One of the issues that many homes and businesses have faced in the United Kingdom has been the continual rise of energy costs. An interesting balance has needed to be struck for some time; green energy sectors competing against traditional energy industries. Recently, there has has been a relative breakthrough in price hikes in direct relation to the green industry. The government has now decided to instead place green levies into the realm of general taxation as opposed to the energy sector alone.
Such a move was met favourably by most of the “Big Six” energy companies throughout the United Kingdom. In response, most of these companies likewise stated that they would reduce their monthly rates; a move purported to save the average homeowner up to fifty pounds a year. Analysts observe that as these cuts take effect, a reduction of approximately four per cent in the previous price hikes will occur.
Price hikes are not a new concept. On the contrary, home and business owners have had to pay continually higher rates during the last few years. This was more the result of an ongoing row in regards to energy prices (specifically in relation to green levies and carbon taxation statutes) than it had to do with supply and demand.

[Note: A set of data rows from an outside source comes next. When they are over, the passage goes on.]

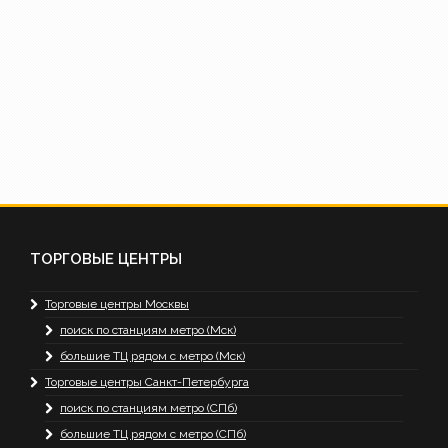
ТОРГОВЫЕ ЦЕНТРЫ
Торговые центры Москвы
поиск по станциям метро (Мск)
большие ТЦ рядом с метро (Мск)
Торговые центры Санкт-Петербурга
поиск по станциям метро (СПб)
большие ТЦ рядом с метро (СПб)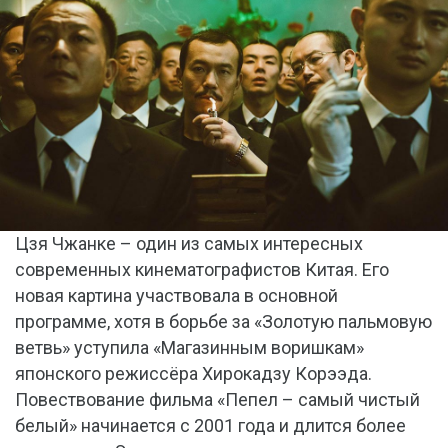
Цзя Чжанке – один из самых интересных
современных кинематографистов Китая. Его
новая картина участвовала в основной
программе, хотя в борьбе за «Золотую пальмовую
ветвь» уступила «Магазинным воришкам»
японского режиссёра Хирокадзу Корээда.
Повествование фильма «Пепел – самый чистый
белый» начинается с 2001 года и длится более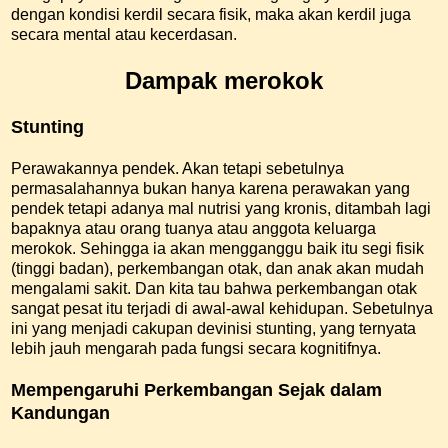
dengan kondisi kerdil secara fisik, maka akan kerdil juga
secara mental atau kecerdasan.
Dampak merokok
Stunting
Perawakannya pendek. Akan tetapi sebetulnya
permasalahannya bukan hanya karena perawakan yang
pendek tetapi adanya mal nutrisi yang kronis, ditambah lagi
bapaknya atau orang tuanya atau anggota keluarga
merokok. Sehingga ia akan mengganggu baik itu segi fisik
(tinggi badan), perkembangan otak, dan anak akan mudah
mengalami sakit. Dan kita tau bahwa perkembangan otak
sangat pesat itu terjadi di awal-awal kehidupan. Sebetulnya
ini yang menjadi cakupan devinisi stunting, yang ternyata
lebih jauh mengarah pada fungsi secara kognitifnya.
Mempengaruhi Perkembangan Sejak dalam
Kandungan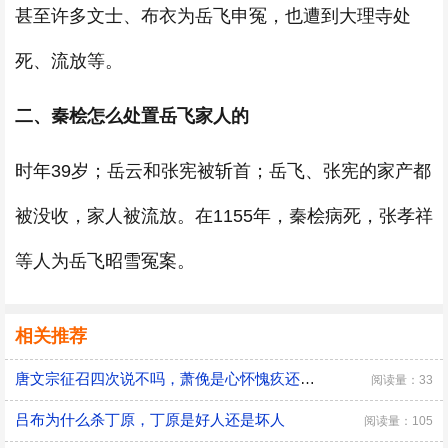
甚至许多文士、布衣为岳飞申冤，也遭到大理寺处
死、流放等。
二、秦桧怎么处置岳飞家人的
时年39岁；岳云和张宪被斩首；岳飞、张宪的家产都
被没收，家人被流放。在1155年，秦桧病死，张孝祥
等人为岳飞昭雪冤案。
相关推荐
唐文宗征召四次说不吗，萧俛是心怀愧疚还是居功自傲
阅读量：33
吕布为什么杀丁原，丁原是好人还是坏人
阅读量：105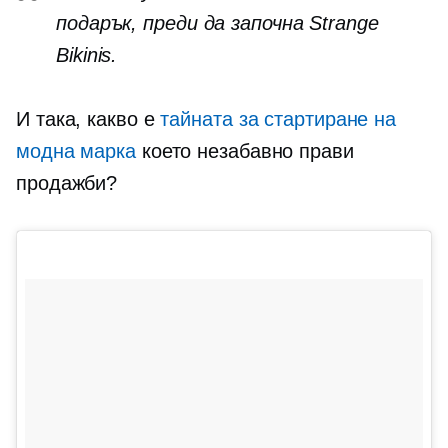
подарък, преди да започна Strange
Bikinis.
И така, какво е
тайната за стартиране на
модна марка
което незабавно прави
продажби?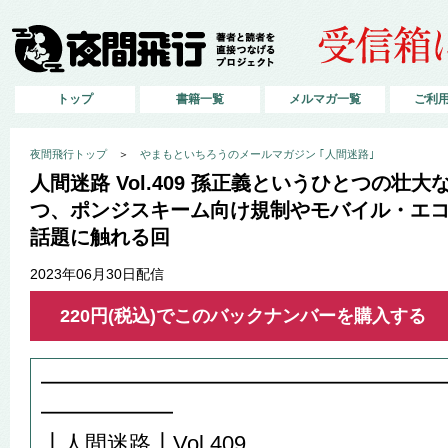
トップ
書籍一覧
メルマガ一覧
ご利
夜間飛行トップ
＞
やまもといちろうのメールマガジン ｢人間迷路｣
人間迷路 Vol.409 孫正義というひとつの壮
つ、ポンジスキーム向け規制やモバイル・エ
話題に触れる回
2023年06月30日配信
220円(税込)でこのバックナンバーを購入する
━━━━━━━━━━━━━━━━━━
━━━━━━
┃人間迷路┃Vol.409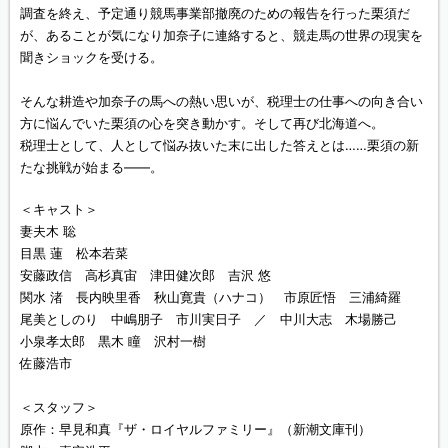
調査を終え、予定通り競馬事業部撤廃のための報告を行った栗須だ
が、あることが気になり加奈子に連絡すると、競走馬の世界の現実を
聞きショックを受ける。
そんな耕造や加奈子の馬への熱い思いが、税理士の仕事への向き合い
方に悩んでいた栗須の心を突き動かす。そして再び北海道へ。
税理士として、人として悩み抜いた末に出した答えとは……栗須の新
たな挑戦が始まる――。
＜キャスト＞
妻夫木 聡
目黒 蓮 松本若菜
安藤政信 高杉真宙 津田健次郎 吉沢 悠
関水 渚 長内映里香 秋山寛貴（ハナコ） 市原匠悟 三浦綺羅
尾美としのり 中嶋朋子 市川実日子 ／ 中川大志 木場勝己
小泉孝太郎 黒木 瞳 沢村一樹
佐藤浩市
＜スタッフ＞
原作：早見和真『ザ・ロイヤルファミリー』（新潮文庫刊）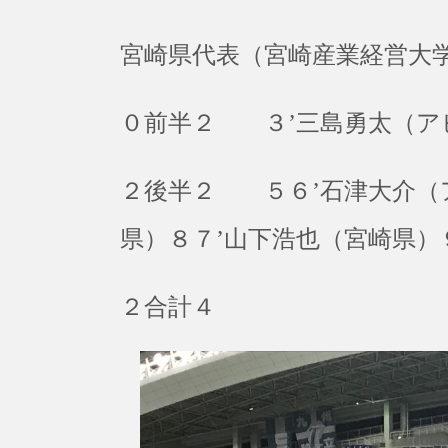
宮崎県代表（宮崎産業経営大学
０前半２ ３’三島勇太（ア
２後半２ ５６’石津大介（
県）８７’山下浩也（宮崎県）
２合計４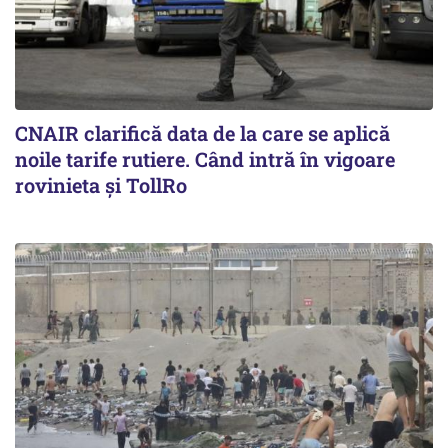
CNAIR clarifică data de la care se aplică
noile tarife rutiere. Când intră în vigoare
rovinieta și TollRo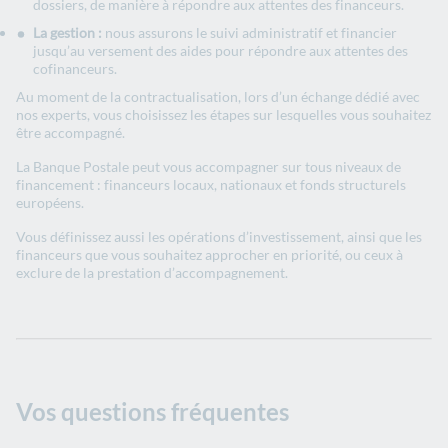
dossiers, de manière à répondre aux attentes des financeurs.
La gestion :
nous assurons le suivi administratif et financier
jusqu’au versement des aides pour répondre aux attentes des
cofinanceurs.
Au moment de la contractualisation, lors d’un échange dédié avec
nos experts, vous choisissez les étapes sur lesquelles vous souhaitez
être accompagné.
La Banque Postale peut vous accompagner sur tous niveaux de
financement : financeurs locaux, nationaux et fonds structurels
européens.
Vous définissez aussi les opérations d’investissement, ainsi que les
financeurs que vous souhaitez approcher en priorité, ou ceux à
exclure de la prestation d’accompagnement.
Vos questions fréquentes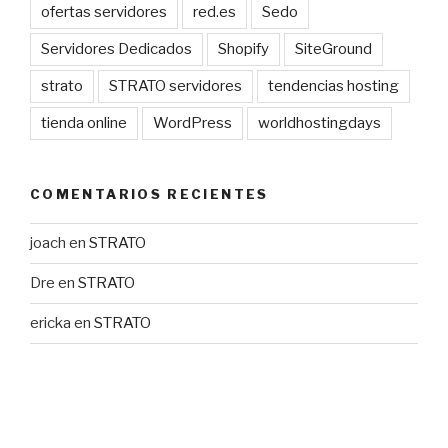
ofertas servidores
red.es
Sedo
Servidores Dedicados
Shopify
SiteGround
strato
STRATO servidores
tendencias hosting
tienda online
WordPress
worldhostingdays
COMENTARIOS RECIENTES
joach
en
STRATO
Dre
en
STRATO
ericka
en
STRATO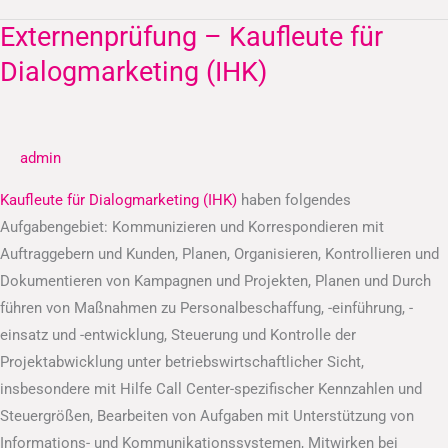
Externenprüfung – Kaufleute für
Externenprüfung
–
Dialogmarketing (IHK)
Kaufleute
für
Dialogmarketing
admin
(IHK)
Kaufleute für Dialogmarketing (IHK)
haben folgendes
Aufgabengebiet: Kommunizieren und Korrespondieren mit
Auftraggebern und Kunden, Planen, Organisieren, Kontrollieren und
Dokumentieren von Kampagnen und Projekten, Planen und Durch
führen von Maßnahmen zu Personalbeschaffung, -einführung, -
einsatz und -entwicklung, Steuerung und Kontrolle der
Projektabwicklung unter betriebswirtschaftlicher Sicht,
insbesondere mit Hilfe Call Center-spezifischer Kennzahlen und
Steuergrößen, Bearbeiten von Aufgaben mit Unterstützung von
Informations- und Kommunikationssystemen, Mitwirken bei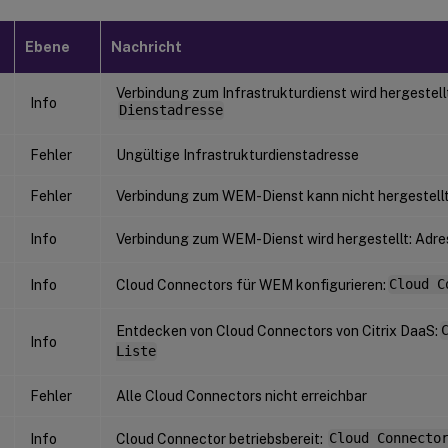
Ebene
Nachricht
Verbindung zum Infrastrukturdienst wird hergestell
Info
Dienstadresse
Fehler
Ungültige Infrastrukturdienstadresse
Fehler
Verbindung zum WEM-Dienst kann nicht hergestell
Info
Verbindung zum WEM-Dienst wird hergestellt: Adre
Info
Cloud Connectors für WEM konfigurieren:
Cloud C
Entdecken von Cloud Connectors von Citrix DaaS:
Info
Liste
Fehler
Alle Cloud Connectors nicht erreichbar
Info
Cloud Connector betriebsbereit:
Cloud Connecto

This argument intensified when Labour leader Ed Milliband stated that he would freeze energy prices for no less than twenty months if he were to win the 2015 election. This announcement was met with both consternation and threats to further hike up prices within the energy sector.
Now that the green levies have been essentially scrapped in relation to their former focus on the energy sector alone, the money that companies expect to save will be partially filtered back directly to their customers. These happenings are seen as being but a small part of the larger backdrop of nationwide energy reform.
Under the Green Deal, homeowners in England and Wales can claim Cashback from Government on energy saving improvements like insulation and boilers. Packages could be worth over £1000 – the more you do, the more you get.
Obviously, the key task is for the United Kingdom to maintain a healthy balance between reducing its overall carbon footprint while providing viable energy plans for both the larger companies and the homeowners themselves.